Extracted data entries:
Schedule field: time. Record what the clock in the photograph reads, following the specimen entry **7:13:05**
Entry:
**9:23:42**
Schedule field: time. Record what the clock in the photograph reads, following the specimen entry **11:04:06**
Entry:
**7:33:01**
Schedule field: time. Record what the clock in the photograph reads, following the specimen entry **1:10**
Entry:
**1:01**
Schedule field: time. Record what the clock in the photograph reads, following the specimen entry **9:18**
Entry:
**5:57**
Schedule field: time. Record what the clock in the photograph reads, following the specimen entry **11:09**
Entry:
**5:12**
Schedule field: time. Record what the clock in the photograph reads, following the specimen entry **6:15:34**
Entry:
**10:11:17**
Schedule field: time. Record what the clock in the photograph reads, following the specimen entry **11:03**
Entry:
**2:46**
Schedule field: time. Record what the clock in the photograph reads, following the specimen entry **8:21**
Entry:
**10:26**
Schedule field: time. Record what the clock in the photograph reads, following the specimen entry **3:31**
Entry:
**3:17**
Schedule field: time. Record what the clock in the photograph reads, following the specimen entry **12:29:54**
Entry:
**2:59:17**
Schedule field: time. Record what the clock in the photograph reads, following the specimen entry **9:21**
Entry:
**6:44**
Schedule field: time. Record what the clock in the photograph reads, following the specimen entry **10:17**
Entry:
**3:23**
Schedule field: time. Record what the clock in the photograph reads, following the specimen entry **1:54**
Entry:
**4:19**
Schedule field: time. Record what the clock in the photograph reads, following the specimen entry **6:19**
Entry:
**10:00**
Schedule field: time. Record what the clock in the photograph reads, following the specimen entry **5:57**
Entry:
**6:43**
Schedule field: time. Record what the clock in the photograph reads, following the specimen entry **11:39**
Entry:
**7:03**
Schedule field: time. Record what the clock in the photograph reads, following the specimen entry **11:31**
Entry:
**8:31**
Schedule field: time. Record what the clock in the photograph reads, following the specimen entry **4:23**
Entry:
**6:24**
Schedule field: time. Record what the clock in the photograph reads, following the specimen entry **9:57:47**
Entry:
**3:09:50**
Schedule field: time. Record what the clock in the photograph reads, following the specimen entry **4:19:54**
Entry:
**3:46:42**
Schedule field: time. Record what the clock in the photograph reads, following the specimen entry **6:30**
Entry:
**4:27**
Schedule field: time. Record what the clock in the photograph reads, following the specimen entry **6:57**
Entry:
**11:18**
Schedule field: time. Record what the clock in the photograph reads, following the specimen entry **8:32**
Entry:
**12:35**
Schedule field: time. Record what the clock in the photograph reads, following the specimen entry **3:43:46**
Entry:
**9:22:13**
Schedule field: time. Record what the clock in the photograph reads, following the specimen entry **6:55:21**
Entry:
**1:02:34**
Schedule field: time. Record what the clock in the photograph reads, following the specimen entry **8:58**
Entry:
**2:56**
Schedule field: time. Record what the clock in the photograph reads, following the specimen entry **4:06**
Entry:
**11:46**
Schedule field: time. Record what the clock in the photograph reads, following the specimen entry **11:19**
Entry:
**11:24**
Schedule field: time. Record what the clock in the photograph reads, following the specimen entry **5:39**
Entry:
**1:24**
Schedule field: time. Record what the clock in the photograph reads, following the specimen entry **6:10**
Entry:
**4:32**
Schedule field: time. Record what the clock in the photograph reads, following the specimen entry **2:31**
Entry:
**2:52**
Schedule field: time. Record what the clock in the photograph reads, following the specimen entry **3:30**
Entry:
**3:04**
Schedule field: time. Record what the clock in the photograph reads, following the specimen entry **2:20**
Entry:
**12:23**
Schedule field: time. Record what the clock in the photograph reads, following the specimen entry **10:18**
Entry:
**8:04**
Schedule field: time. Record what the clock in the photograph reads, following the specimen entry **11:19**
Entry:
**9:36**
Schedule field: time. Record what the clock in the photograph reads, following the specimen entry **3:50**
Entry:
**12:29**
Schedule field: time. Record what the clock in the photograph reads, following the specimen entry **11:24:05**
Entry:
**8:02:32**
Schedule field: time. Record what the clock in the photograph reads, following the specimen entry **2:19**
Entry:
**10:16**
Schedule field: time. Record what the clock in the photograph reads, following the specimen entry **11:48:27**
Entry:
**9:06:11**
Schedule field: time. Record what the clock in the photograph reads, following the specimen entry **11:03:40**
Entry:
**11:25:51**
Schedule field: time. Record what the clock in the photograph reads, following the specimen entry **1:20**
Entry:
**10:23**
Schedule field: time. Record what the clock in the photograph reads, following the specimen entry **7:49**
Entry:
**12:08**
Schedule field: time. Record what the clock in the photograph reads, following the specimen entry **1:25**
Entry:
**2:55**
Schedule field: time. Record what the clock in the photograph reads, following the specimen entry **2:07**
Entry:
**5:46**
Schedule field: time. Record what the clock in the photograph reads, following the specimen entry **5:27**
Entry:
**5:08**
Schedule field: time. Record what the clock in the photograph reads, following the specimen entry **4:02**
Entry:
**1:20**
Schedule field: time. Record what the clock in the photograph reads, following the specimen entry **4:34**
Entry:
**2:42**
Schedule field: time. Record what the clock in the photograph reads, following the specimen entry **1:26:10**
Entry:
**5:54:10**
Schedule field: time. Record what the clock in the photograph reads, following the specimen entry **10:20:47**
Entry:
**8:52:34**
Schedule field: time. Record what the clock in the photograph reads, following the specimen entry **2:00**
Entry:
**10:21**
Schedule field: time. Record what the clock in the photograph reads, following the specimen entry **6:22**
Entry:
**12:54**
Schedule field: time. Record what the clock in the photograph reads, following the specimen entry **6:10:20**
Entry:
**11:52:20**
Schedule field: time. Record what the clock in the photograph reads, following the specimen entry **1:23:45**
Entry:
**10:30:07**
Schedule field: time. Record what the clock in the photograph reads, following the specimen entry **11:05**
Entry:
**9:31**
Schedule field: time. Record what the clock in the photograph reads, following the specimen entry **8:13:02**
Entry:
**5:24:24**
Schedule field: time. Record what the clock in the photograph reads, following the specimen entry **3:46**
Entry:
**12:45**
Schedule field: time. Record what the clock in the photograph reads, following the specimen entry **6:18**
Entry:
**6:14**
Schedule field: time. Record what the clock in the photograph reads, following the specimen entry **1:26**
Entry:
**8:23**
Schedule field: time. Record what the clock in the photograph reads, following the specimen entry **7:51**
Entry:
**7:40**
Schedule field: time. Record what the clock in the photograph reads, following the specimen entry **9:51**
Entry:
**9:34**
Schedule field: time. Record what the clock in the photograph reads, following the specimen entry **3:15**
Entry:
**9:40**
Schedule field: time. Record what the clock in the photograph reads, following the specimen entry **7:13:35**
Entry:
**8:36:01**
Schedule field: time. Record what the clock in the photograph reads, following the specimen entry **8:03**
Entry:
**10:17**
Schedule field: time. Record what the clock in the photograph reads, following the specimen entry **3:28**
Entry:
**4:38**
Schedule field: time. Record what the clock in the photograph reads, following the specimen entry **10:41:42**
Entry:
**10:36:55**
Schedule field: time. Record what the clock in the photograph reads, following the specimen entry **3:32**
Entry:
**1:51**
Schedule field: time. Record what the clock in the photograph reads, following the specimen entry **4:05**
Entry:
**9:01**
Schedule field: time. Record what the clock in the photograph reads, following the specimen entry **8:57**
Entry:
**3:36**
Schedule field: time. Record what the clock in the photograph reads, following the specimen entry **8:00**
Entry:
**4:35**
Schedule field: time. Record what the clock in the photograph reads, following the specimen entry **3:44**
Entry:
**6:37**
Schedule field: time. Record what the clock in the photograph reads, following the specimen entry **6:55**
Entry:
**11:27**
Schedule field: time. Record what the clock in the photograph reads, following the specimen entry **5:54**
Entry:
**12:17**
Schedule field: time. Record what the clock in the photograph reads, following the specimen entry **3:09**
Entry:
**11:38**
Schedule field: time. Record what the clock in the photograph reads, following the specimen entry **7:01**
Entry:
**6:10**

- **Directions for this task**:
Reproduce every item above line for line, changing nothing.

- **In response**:
Schedule field: time. Record what the clock in the photograph reads, following the specimen entry **7:13:05**
Entry:
**9:23:42**
Schedule field: time. Record what the clock in the photograph reads, following the specimen entry **11:04:06**
Entry:
**7:33:01**
Schedule field: time. Record what the clock in the photograph reads, following the specimen entry **1:10**
Entry:
**1:01**
Schedule field: time. Record what the clock in the photograph reads, following the specimen entry **9:18**
Entry:
**5:57**
Schedule field: time. Record what the clock in the photograph reads, following the specimen entry **11:09**
Entry:
**5:12**
Schedule field: time. Record what the clock in the photograph reads, following the specimen entry **6:15:34**
Entry:
**10:11:17**
Schedule field: time. Record what the clock in the photograph reads, following the specimen entry **11:03**
Entry:
**2:46**
Schedule field: time. Record what the clock in the photograph reads, following the specimen entry **8:21**
Entry:
**10:26**
Schedule field: time. Record what the clock in the photograph reads, following the specimen entry **3:31**
Entry:
**3:17**
Schedule field: time. Record what the clock in the photograph reads, following the specimen entry **12:29:54**
Entry:
**2:59:17**
Schedule field: time. Record what the clock in the photograph reads, following the specimen entry **9:21**
Entry:
**6:44**
Schedule field: time. Record what the clock in the photograph reads, following the specimen entry **10:17**
Entry:
**3:23**
Schedule field: time. Record what the clock in the photograph reads, following the specimen entry **1:54**
Entry:
**4:19**
Schedule field: time. Record what the clock in the photograph reads, following the specimen entry **6:19**
Entry:
**10:00**
Schedule field: time. Record what the clock in the photograph reads, following the specimen entry **5:57**
Entry:
**6:43**
Schedule field: time. Record what the clock in the photograph reads, following the specimen entry **11:39**
Entry:
**7:03**
Schedule field: time. Record what the clock in the photograph reads, following the specimen entry **11:31**
Entry:
**8:31**
Schedule field: time. Record what the clock in the photograph reads, following the specimen entry **4:23**
Entry:
**6:24**
Schedule field: time. Record what the clock in the photograph reads, following the specimen entry **9:57:47**
Entry:
**3:09:50**
Schedule field: time. Record what the clock in the photograph reads, following the specimen entry **4:19:54**
Entry:
**3:46:42**
Schedule field: time. Record what the clock in the photograph reads, following the specimen entry **6:30**
Entry:
**4:27**
Schedule field: time. Record what the clock in the photograph reads, following the specimen entry **6:57**
Entry:
**11:18**
Schedule field: time. Record what the clock in the photograph reads, following the specimen entry **8:32**
Entry:
**12:35**
Schedule field: time. Record what the clock in the photograph reads, following the specimen entry **3:43:46**
Entry:
**9:22:13**
Schedule field: time. Record what the clock in the photograph reads, following the specimen entry **6:55:21**
Entry:
**1:02:34**
Schedule field: time. Record what the clock in the photograph reads, following the specimen entry **8:58**
Entry:
**2:56**
Schedule field: time. Record what the clock in the photograph reads, following the specimen entry **4:06**
Entry:
**11:46**
Schedule field: time. Record what the clock in the photograph reads, following the specimen entry **11:19**
Entry:
**11:24**
Schedule field: time. Record what the clock in the photograph reads, following the specimen entry **5:39**
Entry:
**1:24**
Schedule field: time. Record what the clock in the photograph reads, following the specimen entry **6:10**
Entry:
**4:32**
Schedule field: time. Record what the clock in the photograph reads, following the specimen entry **2:31**
Entry:
**2:52**
Schedule field: time. Record what the clock in the photograph reads, following the specimen entry **3:30**
Entry:
**3:04**
Schedule field: time. Record what the clock in the photograph reads, following the specimen entry **2:20**
Entry:
**12:23**
Schedule field: time. Record what the clock in the photograph reads, following the specimen entry **10:18**
Entry:
**8:04**
Schedule field: time. Record what the clock in the photograph reads, following the specimen entry **11:19**
Entry:
**9:36**
Schedule field: time. Record what the clock in the photograph reads, following the specimen entry **3:50**
Entry:
**12:29**
Schedule field: time. Record what the clock in the photograph reads, following the specimen entry **11:24:05**
Entry:
**8:02:32**
Schedule field: time. Record what the clock in the photograph reads, following the specimen entry **2:19**
Entry:
**10:16**
Schedule field: time. Record what the clock in the photograph reads, following the specimen entry **11:48:27**
Entry:
**9:06:11**
Schedule field: time. Record what the clock in the photograph reads, following the specimen entry **11:03:40**
Entry:
**11:25:51**
Schedule field: time. Record what the clock in the photograph reads, following the specimen entry **1:20**
Entry:
**10:23**
Schedule field: time. Record what the clock in the photograph reads, following the specimen entry **7:49**
Entry:
**12:08**
Schedule field: time. Record what the clock in the photograph reads, following the specimen entry **1:25**
Entry:
**2:55**
Schedule field: time. Record what the clock in the photograph reads, following the specimen entry **2:07**
Entry:
**5:46**
Schedule field: time. Record what the clock in the photograph reads, following the specimen entry **5:27**
Entry:
**5:08**
Schedule field: time. Record what the clock in the photograph reads, following the specimen entry **4:02**
Entry:
**1:20**
Schedule field: time. Record what the clock in the photograph reads, following the specimen entry **4:34**
Entry:
**2:42**
Schedule field: time. Record what the clock in the photograph reads, following the specimen entry **1:26:10**
Entry:
**5:54:10**
Schedule field: time. Record what the clock in the photograph reads, following the specimen entry **10:20:47**
Entry:
**8:52:34**
Schedule field: time. Record what the clock in the photograph reads, following the specimen entry **2:00**
Entry:
**10:21**
Schedule field: time. Record what the clock in the photograph reads, following the specimen entry **6:22**
Entry:
**12:54**
Schedule field: time. Record what the clock in the photograph reads, following the specimen entry **6:10:20**
Entry:
**11:52:20**
Schedule field: time. Record what the clock in the photograph reads, following the specimen entry **1:23:45**
Entry:
**10:30:07**
Schedule field: time. Record what the clock in the photograph reads, following the specimen entry **11:05**
Entry:
**9:31**
Schedule field: time. Record what the clock in the photograph reads, following the specimen entry **8:13:02**
Entry:
**5:24:24**
Schedule field: time. Record what the clock in the photograph reads, following the specimen entry **3:46**
Entry:
**12:45**
Schedule field: time. Record what the clock in the photograph reads, following the specimen entry **6:18**
Entry:
**6:14**
Schedule field: time. Record what the clock in the photograph reads, following the specimen entry **1:26**
Entry:
**8:23**
Schedule field: time. Record what the clock in the photograph reads, following the specimen entry **7:51**
Entry:
**7:40**
Schedule field: time. Record what the clock in the photograph reads, following the specimen entry **9:51**
Entry:
**9:34**
Schedule field: time. Record what the clock in the photograph reads, following the specimen entry **3:15**
Entry:
**9:40**
Schedule field: time. Record what the clock in the photograph reads, following the specimen entry **7:13:35**
Entry:
**8:36:01**
Schedule field: time. Record what the clock in the photograph reads, following the specimen entry **8:03**
Entry:
**10:17**
Schedule field: time. Record what the clock in the photograph reads, following the specimen entry **3:28**
Entry:
**4:38**
Schedule field: time. Record what the clock in the photograph reads, following the specimen entry **10:41:42**
Entry:
**10:36:55**
Schedule field: time. Record what the clock in the photograph reads, following the specimen entry **3:32**
Entry:
**1:51**
Schedule field: time. Record what the clock in the photograph reads, following the specimen entry **4:05**
Entry:
**9:01**
Schedule field: time. Record what the clock in the photograph reads, following the specimen entry **8:57**
Entry:
**3:36**
Schedule field: time. Record what the clock in the photograph reads, following the specimen entry **8:00**
Entry:
**4:35**
Schedule field: time. Record what the clock in the photograph reads, following the specimen entry **3:44**
Entry:
**6:37**
Schedule field: time. Record what the clock in the photograph reads, following the specimen entry **6:55**
Entry:
**11:27**
Schedule field: time. Record what the clock in the photograph reads, following the specimen entry **5:54**
Entry:
**12:17**
Schedule field: time. Record what the clock in the photograph reads, following the specimen entry **3:09**
Entry:
**11:38**
Schedule field: time. Record what the clock in the photograph reads, following the specimen entry **7:01**
Entry:
**6:10**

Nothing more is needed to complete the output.